SUPPLIED PASSAGE >>
▶
Phrase "Prejudicial to the interest of the Revenue" is of wide import and is not confined to loss of taxes only

MANU/IK/0105/2024

Direct Taxation

In facts of present case, the assessment was completed under Section 143(3) of the Income Tax Act, 1961 (IT Act). The assessee debited the provision for bad and doubtful debts amounting to Rs. 1,86,29,997 and the disallowance amounting to Rs. 77,08,984 under Section 14A of the Act. During computation of the book profit under Section 115JB of the Act both the amounts are not added with the book profit. Accordingly, during calculation of the MAT credit under Section 115JA of the Act, Assessing Officer had allowed more credit to the assessee which was amounted to Rs. 83,84,295. The Principal Commissioner of Income Tax by invoking sec 263 called the assessment order erroneous for wrong calculation of Section 115JB of the Act and prejudicial to the interest of revenue. The learned Pr. CIT by invoking Section 263 of the Act, issued the notice. The order under Section 263 of IT Act was passed by setting aside the assessment order. Being aggrieved the assessee filed appeal.

The assessee has failed to completely disclose its true and correct income by non-furnishing of details as required under provisions of I.T. Act. The A.O. has passed the assessment order without making enquiries or verification which should have been made in the instant case. Clause (a) of Explanation - 2 to Section 263(1) is attracted in this case. Accordingly, it is held that the assessment order is erroneous insofar as it is prejudicial to the interest of the revenue.

Delhi High Court in the case of GEE VEE Enterprise vs. Addl. CIT has held that, the CIT may consider the order of the Assessing Officer to be erroneous not only if it contain some apparent error of reasoning or of law or of fact on the face of it but also because the Assessing Officer has failed to make enquiries which are called for in the circumstances of the case and it is an order which simply accepted what the assessee has stated in his return of income on the said issue. It is not necessary for the CIT to make further enquiries before cancelling the assessment order. The Commissioner can regard the order erroneous on the ground that the Assessing Officer should have made further enquiries.

Apex Court in the case of Malabar Industrial Co. Ltd. vs. CIT held that, the phrase "Prejudicial to the interest of the Revenue" is of wide import and is not confined to only loss of taxes. If the AO has accepted the claim of the assessee and with a wrong calculation of Section 1115JB of the Act there is a genuine loss of revenue which was prejudicial to the interest of the Revenue. Further, during calculation of MAT credit, the learned AO had made wrong and vitiated the entire proceeding. The impugned order of Principal Commissioner of Income Tax is upheld. Appeal dismissed.
◀
(Pose estimation data)
▶
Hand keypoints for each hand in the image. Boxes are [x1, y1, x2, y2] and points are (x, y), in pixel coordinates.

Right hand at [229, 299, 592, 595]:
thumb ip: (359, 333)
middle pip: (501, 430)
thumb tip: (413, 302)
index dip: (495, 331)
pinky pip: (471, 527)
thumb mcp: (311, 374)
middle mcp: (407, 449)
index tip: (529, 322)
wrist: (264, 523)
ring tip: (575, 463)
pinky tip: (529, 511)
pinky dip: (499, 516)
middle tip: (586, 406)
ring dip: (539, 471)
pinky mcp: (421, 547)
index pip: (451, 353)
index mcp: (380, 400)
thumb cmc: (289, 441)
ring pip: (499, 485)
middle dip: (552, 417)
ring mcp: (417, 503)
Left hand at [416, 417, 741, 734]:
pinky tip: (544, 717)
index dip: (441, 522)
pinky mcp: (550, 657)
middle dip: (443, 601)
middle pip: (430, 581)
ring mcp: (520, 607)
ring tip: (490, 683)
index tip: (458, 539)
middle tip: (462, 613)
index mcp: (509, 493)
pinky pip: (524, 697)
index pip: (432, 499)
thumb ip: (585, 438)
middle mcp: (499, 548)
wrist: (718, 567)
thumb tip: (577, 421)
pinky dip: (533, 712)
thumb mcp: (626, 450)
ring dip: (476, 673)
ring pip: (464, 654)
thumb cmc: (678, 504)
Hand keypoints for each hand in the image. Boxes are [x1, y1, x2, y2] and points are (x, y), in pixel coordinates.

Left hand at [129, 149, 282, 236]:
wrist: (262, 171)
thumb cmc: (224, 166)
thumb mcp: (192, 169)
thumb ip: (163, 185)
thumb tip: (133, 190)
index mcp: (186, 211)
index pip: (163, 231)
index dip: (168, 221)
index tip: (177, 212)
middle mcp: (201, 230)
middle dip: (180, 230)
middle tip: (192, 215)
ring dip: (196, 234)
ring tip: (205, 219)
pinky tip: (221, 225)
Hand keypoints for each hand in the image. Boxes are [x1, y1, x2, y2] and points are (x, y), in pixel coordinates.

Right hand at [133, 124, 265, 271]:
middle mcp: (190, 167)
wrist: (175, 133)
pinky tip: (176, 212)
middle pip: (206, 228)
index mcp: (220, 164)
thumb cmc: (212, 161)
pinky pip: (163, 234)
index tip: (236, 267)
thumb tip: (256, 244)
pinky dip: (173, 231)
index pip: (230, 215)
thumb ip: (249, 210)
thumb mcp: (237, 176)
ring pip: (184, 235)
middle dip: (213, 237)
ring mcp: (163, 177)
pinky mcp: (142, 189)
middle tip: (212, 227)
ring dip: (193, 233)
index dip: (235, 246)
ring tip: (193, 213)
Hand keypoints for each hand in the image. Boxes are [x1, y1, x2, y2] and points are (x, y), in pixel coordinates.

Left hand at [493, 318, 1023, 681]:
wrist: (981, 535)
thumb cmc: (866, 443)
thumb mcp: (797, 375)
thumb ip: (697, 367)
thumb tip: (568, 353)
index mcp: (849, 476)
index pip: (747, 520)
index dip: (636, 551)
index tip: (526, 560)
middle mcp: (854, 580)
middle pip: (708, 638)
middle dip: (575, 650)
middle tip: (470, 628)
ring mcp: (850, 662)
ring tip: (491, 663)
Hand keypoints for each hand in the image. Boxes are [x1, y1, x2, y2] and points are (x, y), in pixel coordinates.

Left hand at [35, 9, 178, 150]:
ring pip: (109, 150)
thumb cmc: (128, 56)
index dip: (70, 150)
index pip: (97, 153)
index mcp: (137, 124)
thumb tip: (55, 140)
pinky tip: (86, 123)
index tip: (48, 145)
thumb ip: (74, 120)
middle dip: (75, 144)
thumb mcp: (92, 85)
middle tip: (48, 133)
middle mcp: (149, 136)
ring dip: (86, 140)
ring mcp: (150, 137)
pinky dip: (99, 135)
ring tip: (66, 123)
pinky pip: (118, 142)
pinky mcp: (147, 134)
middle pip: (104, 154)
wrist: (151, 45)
◀
CHECK YOUR UNDERSTANDING >>
(a) From the tax ruling summary above the rows, reproduce the passage starting with "The assessee has failed" and going on through "is prejudicial to the interest of the revenue.".
(b) Answer these from the tax ruling summary given before the rows:
(i) What amount did the assessee debit as the provision for bad and doubtful debts?
(ii) Which clause is held to be attracted in this case?
(iii) Which Delhi High Court case is cited?

PER-TASK OUTPUTS >>
(a)
The assessee has failed to completely disclose its true and correct income by non-furnishing of details as required under provisions of I.T. Act. The A.O. has passed the assessment order without making enquiries or verification which should have been made in the instant case. Clause (a) of Explanation - 2 to Section 263(1) is attracted in this case. Accordingly, it is held that the assessment order is erroneous insofar as it is prejudicial to the interest of the revenue.

(b)
(i) Rs. 1,86,29,997
(ii) Clause (a) of Explanation - 2 to Section 263(1)
(iii) GEE VEE Enterprise vs. Addl. CIT